> **Selected extract**:

Thursday, May 22, 2014
Reynold Macpherson: Representational Democracy Mustn’t be Corrupted
I have been asked to comment on the proposal to allow a reconstituted Te Arawa Board the right to sit on Council committees, be party to the Resource Management Act decisions, and establish sub-committees, with the Council obliged to provide written explanations whenever they do not take their advice. If accurate, this additional power would enable Te Arawa Board to govern the Council.
Before reacting, all citizens need to see the full text before such fundamental changes to local governance are made, and long before any offer or decision is made by the Mayor and Council. It seems unwise and politically risky to hold privileged consultations and raise undeliverable expectations behind the scenes. Blaming the whistle blower for the mess is unworthy.
The citizens in our representative democracy, who wish it to remain so, will not want the Mayor and all Councillors to share their governance powers with others. Especially not with others who have not been elected, others who will not be accountable to all of us, and others we can’t remove from power through the ballot box.

> **Work to complete**:
Answer these questions about the opinion piece on the Te Arawa Board proposal:
1. What would the proposal allow a reconstituted Te Arawa Board to sit on?
2. What does the piece call unworthy?
3. What must the Council provide whenever it does not take the Board's advice?

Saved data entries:

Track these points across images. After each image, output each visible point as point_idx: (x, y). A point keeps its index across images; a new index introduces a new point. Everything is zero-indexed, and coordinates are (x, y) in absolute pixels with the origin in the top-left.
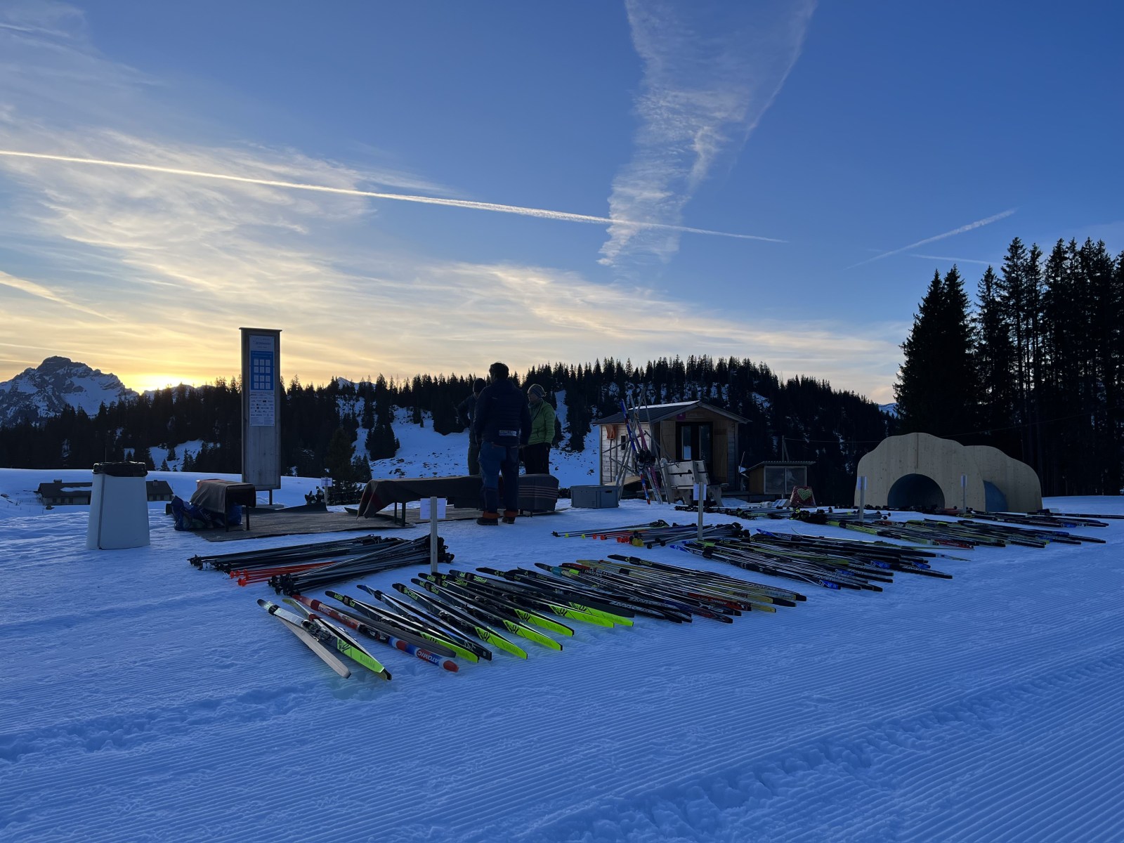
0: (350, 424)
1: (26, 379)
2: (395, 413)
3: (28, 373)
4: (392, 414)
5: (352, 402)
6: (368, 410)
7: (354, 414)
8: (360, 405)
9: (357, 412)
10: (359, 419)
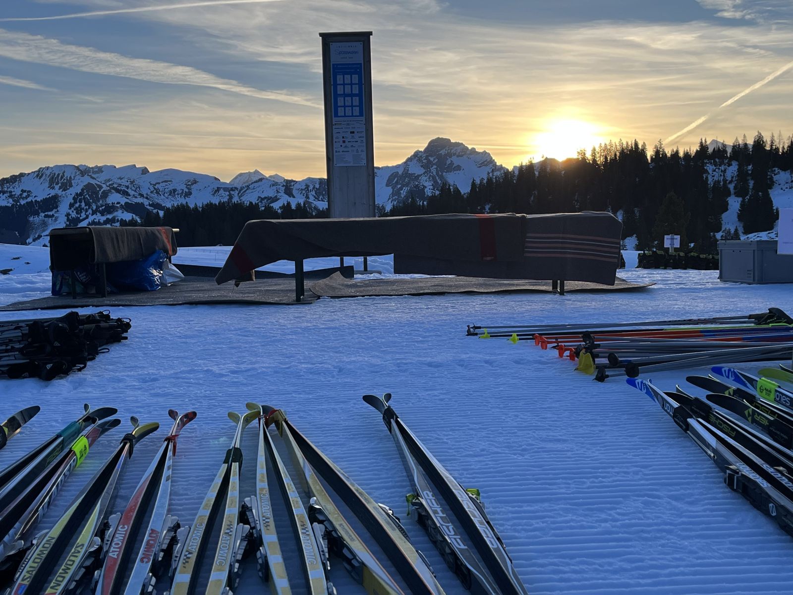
0: (721, 192)
1: (415, 161)
2: (775, 178)
3: (417, 155)
4: (772, 178)
5: (722, 168)
6: (742, 175)
7: (725, 181)
8: (732, 170)
9: (729, 179)
10: (731, 187)
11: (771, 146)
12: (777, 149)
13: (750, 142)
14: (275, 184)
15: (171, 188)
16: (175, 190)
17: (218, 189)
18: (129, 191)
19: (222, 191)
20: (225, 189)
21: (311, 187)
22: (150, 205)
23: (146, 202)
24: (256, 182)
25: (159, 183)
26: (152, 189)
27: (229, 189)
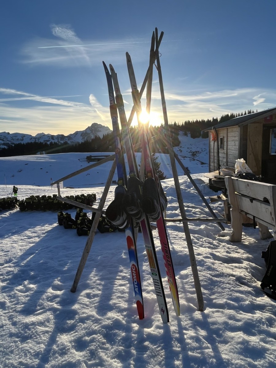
2: (179, 133)
3: (89, 128)
11: (178, 125)
12: (179, 125)
13: (173, 123)
14: (49, 136)
15: (17, 138)
16: (18, 139)
17: (32, 138)
18: (4, 139)
19: (33, 139)
20: (34, 138)
21: (59, 137)
22: (11, 143)
23: (10, 143)
24: (43, 136)
25: (13, 137)
26: (11, 139)
27: (35, 138)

> **Task result**:
1. Council committees.
2. Blaming the whistle blower for the mess.
3. Written explanations.